Task material
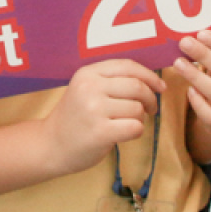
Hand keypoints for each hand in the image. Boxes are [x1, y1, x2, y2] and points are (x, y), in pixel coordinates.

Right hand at [43, 61, 163, 176]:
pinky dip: (136, 132)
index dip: (149, 75)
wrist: (50, 145)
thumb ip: (111, 80)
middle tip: (151, 110)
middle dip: (151, 99)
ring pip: (138, 108)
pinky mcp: (101, 132)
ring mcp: (94, 109)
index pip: (127, 66)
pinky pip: (135, 127)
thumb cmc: (75, 118)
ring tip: (126, 123)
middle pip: (137, 86)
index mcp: (88, 73)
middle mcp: (90, 87)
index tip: (161, 86)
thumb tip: (152, 81)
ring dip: (140, 118)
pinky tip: (123, 134)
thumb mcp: (85, 89)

Exercise instructions
Output a verbatim copy of the entries and skip the pictures.

Answer for the task
Hand keypoints for each hand in the image. Boxes are [x1, y1, x2, y2] and points are (x, y), in pixel coordinates.

Right hand at [43, 61, 163, 176]:
pinky dip: (136, 132)
index dip: (149, 75)
wrist: (50, 145)
thumb ip: (111, 80)
middle tip: (151, 110)
middle dip: (151, 99)
ring pip: (138, 108)
pinky mcp: (101, 132)
ring mcp: (94, 109)
index pip: (127, 66)
pinky pip: (135, 127)
thumb cmc: (75, 118)
ring tip: (126, 123)
middle pip: (137, 86)
index mcp: (88, 73)
middle mcp: (90, 87)
index tip: (161, 86)
thumb tip: (152, 81)
ring dip: (140, 118)
pinky tip: (123, 134)
thumb mcp: (85, 89)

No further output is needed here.